Claude Rate Limits by Plan: API Quotas

Claude API Rate Limits by Tier — March 2026

Anthropic enforces rate limits at the API tier level, not per-model. Limits are measured in three dimensions: requests per minute (RPM), input tokens per minute (ITPM), and output tokens per minute (OTPM). Upgrading tiers increases all three.

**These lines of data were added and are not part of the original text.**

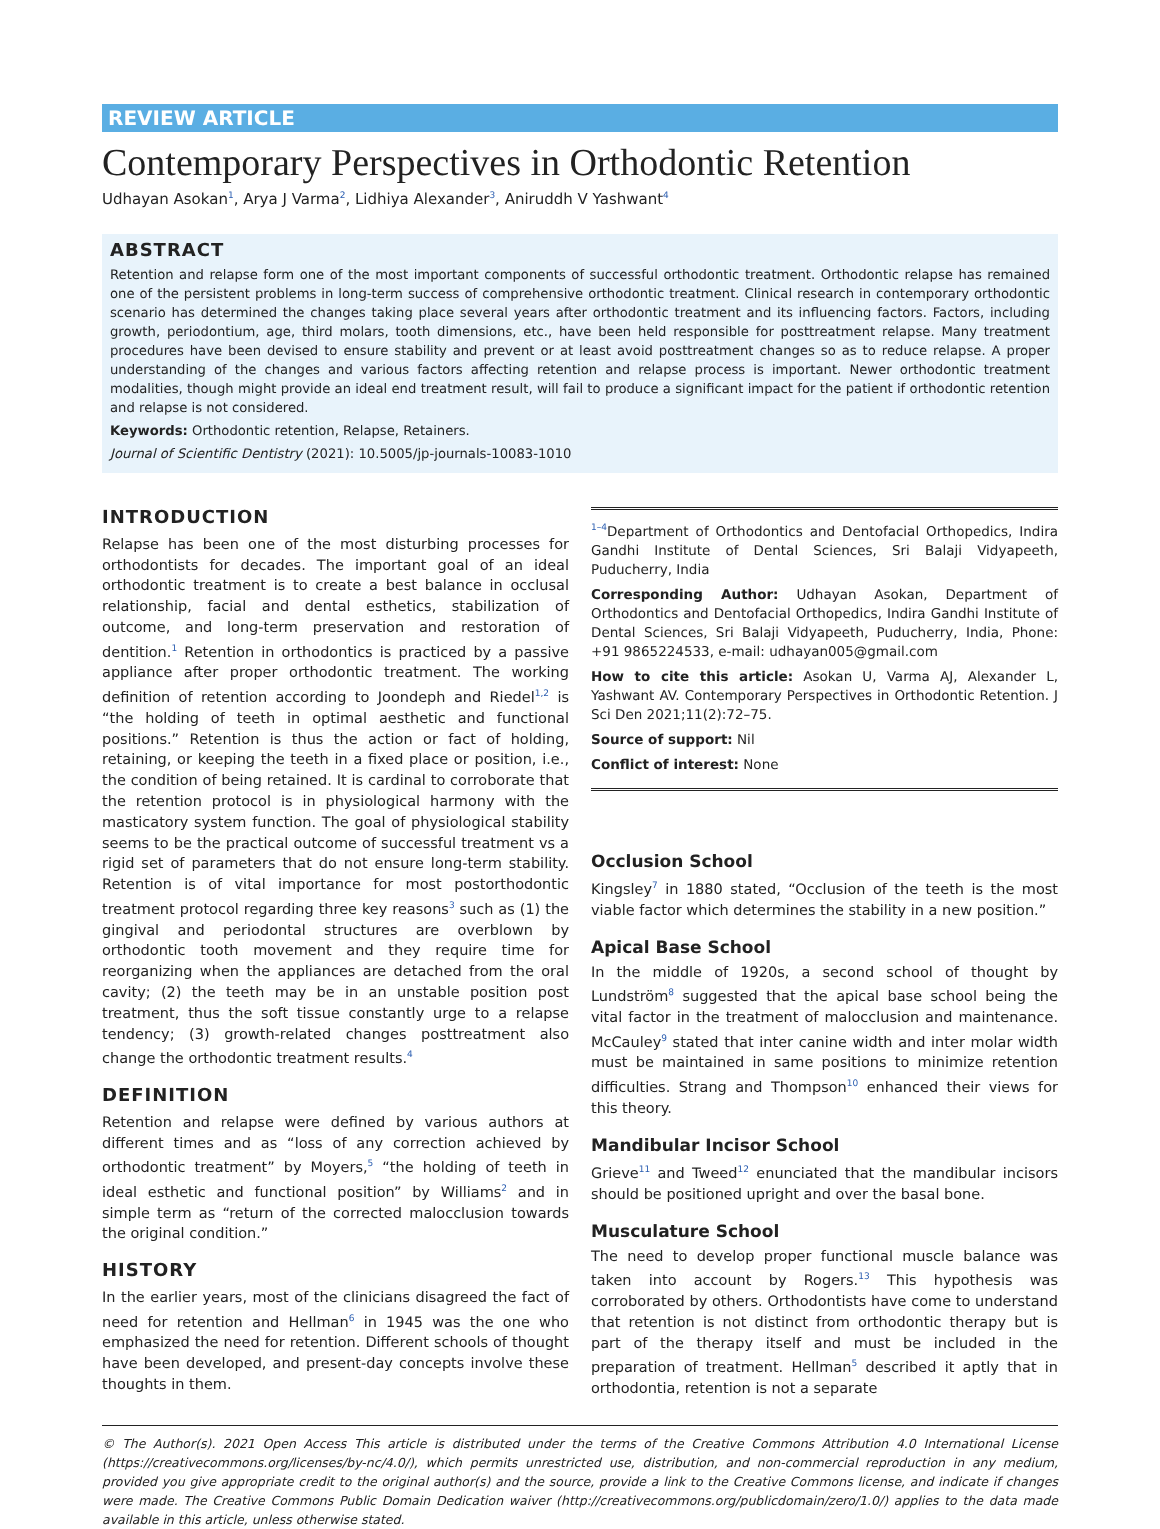REVIEW ARTICLE
Contemporary Perspectives in Orthodontic Retention
Udhayan Asokan<sup>1</sup>, Arya J Varma<sup>2</sup>, Lidhiya Alexander<sup>3</sup>, Aniruddh V Yashwant<sup>4</sup>
ABSTRACT
Retention and relapse form one of the most important components of successful orthodontic treatment. Orthodontic relapse has remained one of the persistent problems in long-term success of comprehensive orthodontic treatment. Clinical research in contemporary orthodontic scenario has determined the changes taking place several years after orthodontic treatment and its influencing factors. Factors, including growth, periodontium, age, third molars, tooth dimensions, etc., have been held responsible for posttreatment relapse. Many treatment procedures have been devised to ensure stability and prevent or at least avoid posttreatment changes so as to reduce relapse. A proper understanding of the changes and various factors affecting retention and relapse process is important. Newer orthodontic treatment modalities, though might provide an ideal end treatment result, will fail to produce a significant impact for the patient if orthodontic retention and relapse is not considered.
Keywords: Orthodontic retention, Relapse, Retainers.
Journal of Scientific Dentistry (2021): 10.5005/jp-journals-10083-1010
INTRODUCTION
Relapse has been one of the most disturbing processes for orthodontists for decades. The important goal of an ideal orthodontic treatment is to create a best balance in occlusal relationship, facial and dental esthetics, stabilization of outcome, and long-term preservation and restoration of dentition.<sup>1</sup> Retention in orthodontics is practiced by a passive appliance after proper orthodontic treatment. The working definition of retention according to Joondeph and Riedel<sup>1,2</sup> is “the holding of teeth in optimal aesthetic and functional positions.” Retention is thus the action or fact of holding, retaining, or keeping the teeth in a fixed place or position, i.e., the condition of being retained. It is cardinal to corroborate that the retention protocol is in physiological harmony with the masticatory system function. The goal of physiological stability seems to be the practical outcome of successful treatment vs a rigid set of parameters that do not ensure long-term stability. Retention is of vital importance for most postorthodontic treatment protocol regarding three key reasons<sup>3</sup> such as (1) the gingival and periodontal structures are overblown by orthodontic tooth movement and they require time for reorganizing when the appliances are detached from the oral cavity; (2) the teeth may be in an unstable position post treatment, thus the soft tissue constantly urge to a relapse tendency; (3) growth-related changes posttreatment also change the orthodontic treatment results.<sup>4</sup>
DEFINITION
Retention and relapse were defined by various authors at different times and as “loss of any correction achieved by orthodontic treatment” by Moyers,<sup>5</sup> “the holding of teeth in ideal esthetic and functional position” by Williams<sup>2</sup> and in simple term as “return of the corrected malocclusion towards the original condition.”
HISTORY
In the earlier years, most of the clinicians disagreed the fact of need for retention and Hellman<sup>6</sup> in 1945 was the one who emphasized the need for retention. Different schools of thought have been developed, and present-day concepts involve these thoughts in them.
<sup>1–4</sup>Department of Orthodontics and Dentofacial Orthopedics, Indira Gandhi Institute of Dental Sciences, Sri Balaji Vidyapeeth, Puducherry, India
Corresponding Author: Udhayan Asokan, Department of Orthodontics and Dentofacial Orthopedics, Indira Gandhi Institute of Dental Sciences, Sri Balaji Vidyapeeth, Puducherry, India, Phone: +91 9865224533, e-mail: udhayan005@gmail.com
How to cite this article: Asokan U, Varma AJ, Alexander L, Yashwant AV. Contemporary Perspectives in Orthodontic Retention. J Sci Den 2021;11(2):72–75.
Source of support: Nil
Conflict of interest: None
Occlusion School
Kingsley<sup>7</sup> in 1880 stated, “Occlusion of the teeth is the most viable factor which determines the stability in a new position.”
Apical Base School
In the middle of 1920s, a second school of thought by Lundström<sup>8</sup> suggested that the apical base school being the vital factor in the treatment of malocclusion and maintenance. McCauley<sup>9</sup> stated that inter canine width and inter molar width must be maintained in same positions to minimize retention difficulties. Strang and Thompson<sup>10</sup> enhanced their views for this theory.
Mandibular Incisor School
Grieve<sup>11</sup> and Tweed<sup>12</sup> enunciated that the mandibular incisors should be positioned upright and over the basal bone.
Musculature School
The need to develop proper functional muscle balance was taken into account by Rogers.<sup>13</sup> This hypothesis was corroborated by others. Orthodontists have come to understand that retention is not distinct from orthodontic therapy but is part of the therapy itself and must be included in the preparation of treatment. Hellman<sup>5</sup> described it aptly that in orthodontia, retention is not a separate
© The Author(s). 2021 Open Access This article is distributed under the terms of the Creative Commons Attribution 4.0 International License (https://creativecommons.org/licenses/by-nc/4.0/), which permits unrestricted use, distribution, and non-commercial reproduction in any medium, provided you give appropriate credit to the original author(s) and the source, provide a link to the Creative Commons license, and indicate if changes were made. The Creative Commons Public Domain Dedication waiver (http://creativecommons.org/publicdomain/zero/1.0/) applies to the data made available in this article, unless otherwise stated.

API Tier	Qualification	RPM (claude-sonnet)	Input TPM	Output TPM	Daily Token Limit
Free Tier New API accounts, no spend	New account creation	5 RPM	25K ITPM	5K OTPM	300K / day
Build Tier 1 After first $5 spend	$5 total API spend	50 RPM	50K ITPM	10K OTPM	1M / day
Build Tier 2 30 days + $50 spend	30-day account + $50 spend	1,000 RPM	80K ITPM	16K OTPM	10M / day
Build Tier 3 90 days + $500 spend	90-day account + $500 spend	2,000 RPM	160K ITPM	32K OTPM	30M / day
Build Tier 4 After $5,000 spend	$5,000 cumulative API spend	4,000 RPM	400K ITPM	80K OTPM	300M / day
Scale / Enterprise Negotiated	Custom commercial agreement	Custom (10K+ RPM)	Custom	Custom	Effectively unlimited

Note: RPM figures are approximate and Anthropic adjusts limits based on account standing, model selection, and capacity. Always check your actual limits via the Anthropic Console or the API response headers (x-ratelimit-limit-requests).

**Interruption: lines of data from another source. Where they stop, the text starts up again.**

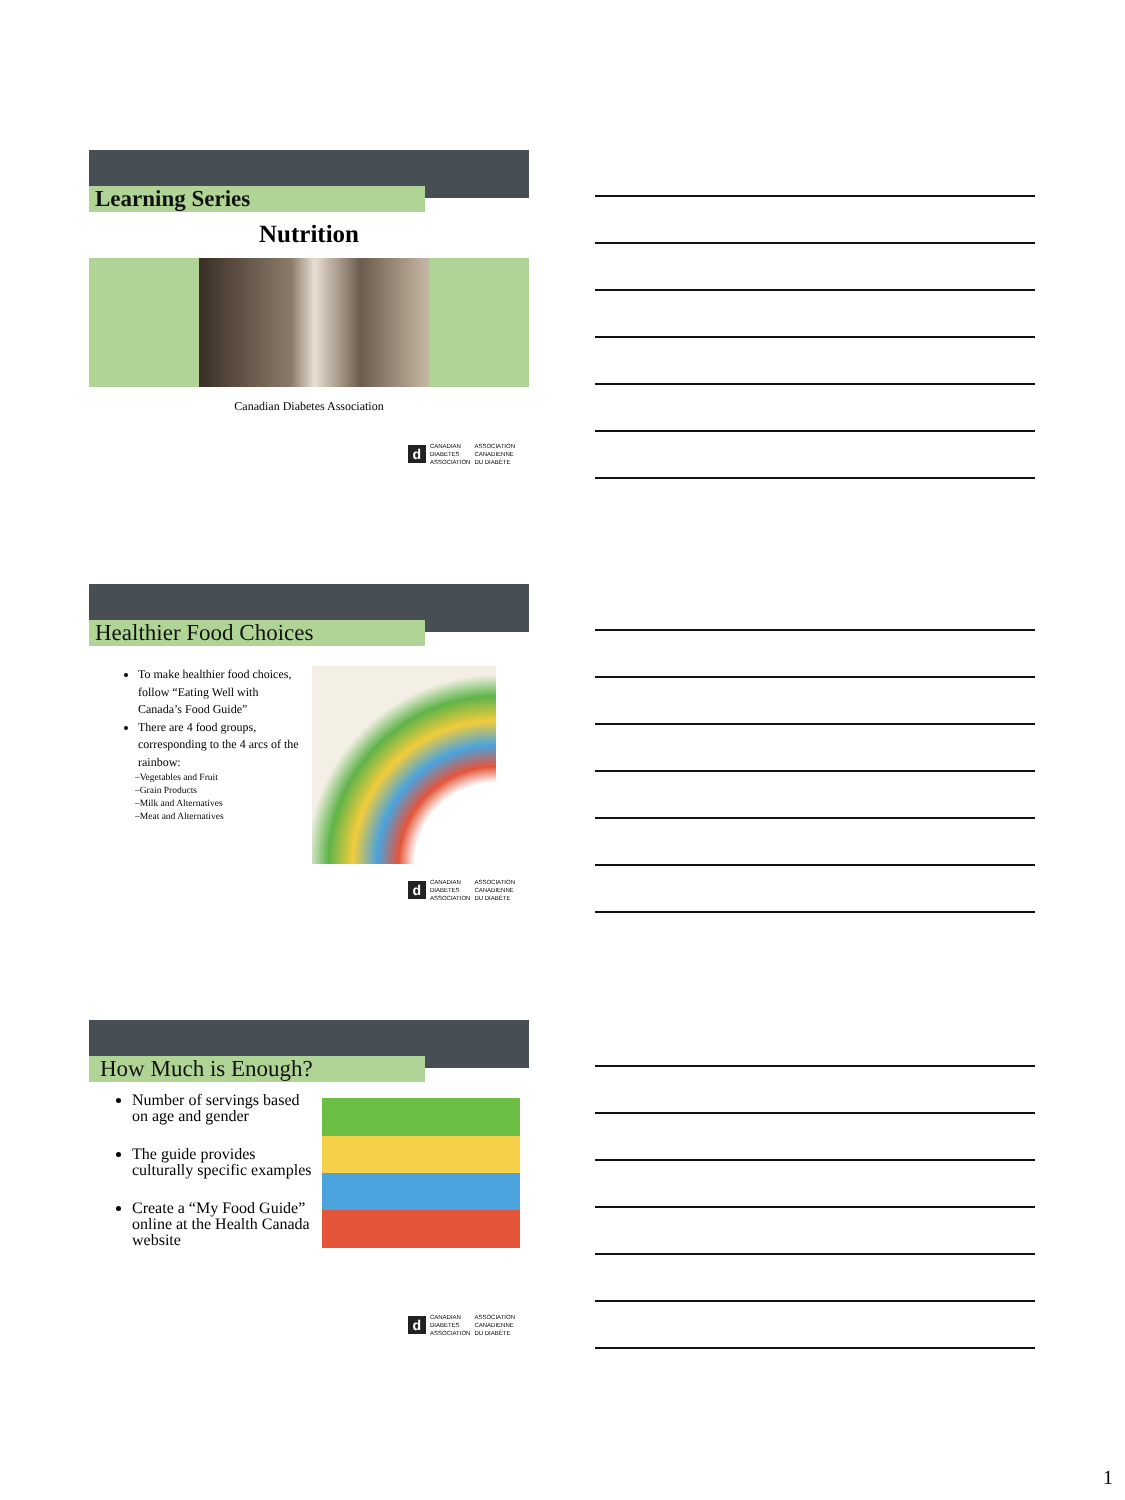Learning Series
Nutrition
Canadian Diabetes Association
d CANADIAN
DIABETES
ASSOCIATION ASSOCIATION
CANADIENNE
DU DIABÈTE
Healthier Food Choices
To make healthier food choices, follow “Eating Well with Canada’s Food Guide”
There are 4 food groups, corresponding to the 4 arcs of the rainbow:
–Vegetables and Fruit
–Grain Products
–Milk and Alternatives
–Meat and Alternatives
d CANADIAN
DIABETES
ASSOCIATION ASSOCIATION
CANADIENNE
DU DIABÈTE
How Much is Enough?
Number of servings based on age and gender
The guide provides culturally specific examples
Create a “My Food Guide” online at the Health Canada website
d CANADIAN
DIABETES
ASSOCIATION ASSOCIATION
CANADIENNE
DU DIABÈTE
1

Rate Limits by Model (Build Tier 2 Example)

Different models have different per-model rate limits within the same API tier. Haiku has higher RPM allowances than Sonnet, which is higher than Opus. This reflects compute cost and capacity allocation.

Model	RPM (Tier 2)	Input TPM	Output TPM	Max Context / Call	Max Output / Call
claude-haiku-4-5	1,000 RPM	800K ITPM	80K OTPM	200,000 tokens	8,192 tokens
claude-sonnet-4-6	1,000 RPM	80K ITPM	16K OTPM	200,000 tokens	8,192 tokens
claude-opus-4-6	500 RPM	40K ITPM	8K OTPM	200,000 tokens	8,192 tokens
claude-opus-4-6 Extended Thinking	200 RPM	40K ITPM	8K OTPM	200,000 tokens	64,000 tokens (incl. thinking)
Batch API (any model)	100 batches / day	Unconstrained by RPM	N/A	200,000 tokens / request	8,192 tokens

claude.ai Subscription Message Limits

Rate limits on claude.ai are measured in "messages" or "usage credits" rather than tokens. The limits reset every 8 hours on Pro and Max plans. Enterprise has no usage limits.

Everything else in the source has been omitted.